Brief >> From the entries below, output the line with "parish setting as" and each following line up to and including the line with "seminary. Allen has", exactly as written.

Supplied information >>
Start of Block
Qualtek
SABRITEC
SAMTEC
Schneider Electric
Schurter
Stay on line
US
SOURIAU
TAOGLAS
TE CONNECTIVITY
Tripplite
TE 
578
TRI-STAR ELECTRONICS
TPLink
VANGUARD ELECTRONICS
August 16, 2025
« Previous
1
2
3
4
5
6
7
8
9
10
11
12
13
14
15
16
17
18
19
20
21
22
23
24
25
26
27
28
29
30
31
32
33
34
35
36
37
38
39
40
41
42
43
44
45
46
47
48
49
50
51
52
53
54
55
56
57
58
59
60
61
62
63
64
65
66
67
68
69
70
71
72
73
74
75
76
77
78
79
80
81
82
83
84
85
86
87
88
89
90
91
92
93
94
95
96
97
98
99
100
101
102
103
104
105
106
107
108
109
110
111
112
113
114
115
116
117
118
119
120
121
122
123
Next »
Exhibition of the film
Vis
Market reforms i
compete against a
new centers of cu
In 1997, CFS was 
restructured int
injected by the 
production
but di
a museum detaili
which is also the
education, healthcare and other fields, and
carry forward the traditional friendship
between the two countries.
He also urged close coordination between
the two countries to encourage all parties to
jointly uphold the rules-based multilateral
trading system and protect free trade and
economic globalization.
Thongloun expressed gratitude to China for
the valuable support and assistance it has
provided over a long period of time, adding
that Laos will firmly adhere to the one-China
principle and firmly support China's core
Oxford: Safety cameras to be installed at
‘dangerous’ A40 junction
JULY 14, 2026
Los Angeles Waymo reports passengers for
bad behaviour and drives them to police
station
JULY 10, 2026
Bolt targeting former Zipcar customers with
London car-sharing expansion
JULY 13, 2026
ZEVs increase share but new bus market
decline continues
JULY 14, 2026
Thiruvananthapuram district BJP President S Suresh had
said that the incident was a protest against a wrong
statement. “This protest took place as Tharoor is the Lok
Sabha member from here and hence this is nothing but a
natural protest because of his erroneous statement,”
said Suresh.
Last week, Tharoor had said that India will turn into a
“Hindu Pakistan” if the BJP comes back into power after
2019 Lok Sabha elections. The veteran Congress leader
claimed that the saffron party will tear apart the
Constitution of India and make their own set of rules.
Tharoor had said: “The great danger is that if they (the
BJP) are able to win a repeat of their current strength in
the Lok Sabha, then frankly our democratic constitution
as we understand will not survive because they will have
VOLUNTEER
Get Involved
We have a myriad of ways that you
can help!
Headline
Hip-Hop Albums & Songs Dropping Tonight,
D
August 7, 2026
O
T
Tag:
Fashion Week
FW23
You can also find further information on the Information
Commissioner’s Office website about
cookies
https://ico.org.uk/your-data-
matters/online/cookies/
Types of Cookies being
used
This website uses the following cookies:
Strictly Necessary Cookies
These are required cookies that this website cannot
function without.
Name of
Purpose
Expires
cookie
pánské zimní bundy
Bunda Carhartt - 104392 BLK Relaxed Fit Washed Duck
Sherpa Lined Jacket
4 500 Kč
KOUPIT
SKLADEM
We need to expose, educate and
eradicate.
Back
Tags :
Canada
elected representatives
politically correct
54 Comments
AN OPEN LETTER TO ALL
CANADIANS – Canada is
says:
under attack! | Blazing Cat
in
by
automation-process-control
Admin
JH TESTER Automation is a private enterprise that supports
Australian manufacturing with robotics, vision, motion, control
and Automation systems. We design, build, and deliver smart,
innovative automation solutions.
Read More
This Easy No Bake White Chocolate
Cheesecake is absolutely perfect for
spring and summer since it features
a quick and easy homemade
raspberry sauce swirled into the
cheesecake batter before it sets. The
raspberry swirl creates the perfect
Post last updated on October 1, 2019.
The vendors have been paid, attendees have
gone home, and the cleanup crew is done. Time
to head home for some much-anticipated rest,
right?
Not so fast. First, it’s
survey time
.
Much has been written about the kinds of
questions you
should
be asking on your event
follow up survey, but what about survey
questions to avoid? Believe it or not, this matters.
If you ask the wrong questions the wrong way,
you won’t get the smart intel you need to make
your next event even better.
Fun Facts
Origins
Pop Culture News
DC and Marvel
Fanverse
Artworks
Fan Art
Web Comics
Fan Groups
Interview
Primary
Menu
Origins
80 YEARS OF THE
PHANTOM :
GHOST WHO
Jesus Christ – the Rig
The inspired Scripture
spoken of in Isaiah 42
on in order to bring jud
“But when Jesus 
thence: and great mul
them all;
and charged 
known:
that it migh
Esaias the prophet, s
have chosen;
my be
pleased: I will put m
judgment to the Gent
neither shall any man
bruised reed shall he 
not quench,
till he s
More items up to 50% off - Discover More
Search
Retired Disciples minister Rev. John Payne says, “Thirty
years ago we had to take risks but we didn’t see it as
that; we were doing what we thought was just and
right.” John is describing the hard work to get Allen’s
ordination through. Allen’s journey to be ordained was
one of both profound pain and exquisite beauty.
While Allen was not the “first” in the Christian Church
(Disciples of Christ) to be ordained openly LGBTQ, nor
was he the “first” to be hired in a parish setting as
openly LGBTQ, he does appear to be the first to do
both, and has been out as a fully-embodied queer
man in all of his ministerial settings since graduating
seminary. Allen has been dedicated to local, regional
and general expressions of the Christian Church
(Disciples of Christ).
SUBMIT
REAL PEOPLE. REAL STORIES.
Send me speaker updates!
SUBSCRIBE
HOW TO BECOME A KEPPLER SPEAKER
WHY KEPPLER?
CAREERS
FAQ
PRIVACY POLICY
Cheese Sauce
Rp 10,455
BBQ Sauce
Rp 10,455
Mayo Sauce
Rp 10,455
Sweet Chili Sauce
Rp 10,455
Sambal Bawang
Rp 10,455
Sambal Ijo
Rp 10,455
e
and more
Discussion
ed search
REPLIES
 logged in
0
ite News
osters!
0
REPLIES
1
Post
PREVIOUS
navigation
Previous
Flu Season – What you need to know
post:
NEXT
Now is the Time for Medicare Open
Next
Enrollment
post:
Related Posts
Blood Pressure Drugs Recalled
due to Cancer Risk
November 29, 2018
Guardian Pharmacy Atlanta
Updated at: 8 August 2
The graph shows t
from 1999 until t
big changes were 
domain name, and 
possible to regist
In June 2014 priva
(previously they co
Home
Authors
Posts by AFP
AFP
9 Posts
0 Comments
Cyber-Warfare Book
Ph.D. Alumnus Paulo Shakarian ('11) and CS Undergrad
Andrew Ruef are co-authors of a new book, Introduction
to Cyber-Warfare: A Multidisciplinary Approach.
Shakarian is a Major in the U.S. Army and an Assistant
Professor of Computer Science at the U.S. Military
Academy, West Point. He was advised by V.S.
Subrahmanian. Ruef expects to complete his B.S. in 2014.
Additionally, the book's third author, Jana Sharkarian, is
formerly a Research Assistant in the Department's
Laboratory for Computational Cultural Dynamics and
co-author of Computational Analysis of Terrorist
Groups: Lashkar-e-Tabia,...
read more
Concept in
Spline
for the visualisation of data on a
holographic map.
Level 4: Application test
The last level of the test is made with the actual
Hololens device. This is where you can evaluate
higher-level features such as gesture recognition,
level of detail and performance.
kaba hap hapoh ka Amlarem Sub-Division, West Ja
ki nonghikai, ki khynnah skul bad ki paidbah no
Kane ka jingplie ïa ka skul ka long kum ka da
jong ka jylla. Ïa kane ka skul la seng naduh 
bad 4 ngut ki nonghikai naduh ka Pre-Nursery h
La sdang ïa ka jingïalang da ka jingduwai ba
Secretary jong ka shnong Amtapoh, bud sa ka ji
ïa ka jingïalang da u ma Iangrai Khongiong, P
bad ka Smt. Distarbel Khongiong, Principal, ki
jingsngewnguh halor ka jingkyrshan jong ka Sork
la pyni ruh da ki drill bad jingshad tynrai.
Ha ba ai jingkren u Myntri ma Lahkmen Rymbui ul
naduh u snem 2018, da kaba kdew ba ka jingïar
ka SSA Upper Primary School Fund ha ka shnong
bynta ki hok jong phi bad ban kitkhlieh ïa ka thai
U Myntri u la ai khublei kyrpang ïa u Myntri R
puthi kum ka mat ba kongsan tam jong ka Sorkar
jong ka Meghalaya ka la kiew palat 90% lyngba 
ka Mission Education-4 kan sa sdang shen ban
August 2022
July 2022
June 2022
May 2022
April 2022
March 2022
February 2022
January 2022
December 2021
End of Block
Answer to this problem >>
was he the “first” to be hired in a parish setting as
openly LGBTQ, he does appear to be the first to do
both, and has been out as a fully-embodied queer
man in all of his ministerial settings since graduating
seminary. Allen has been dedicated to local, regional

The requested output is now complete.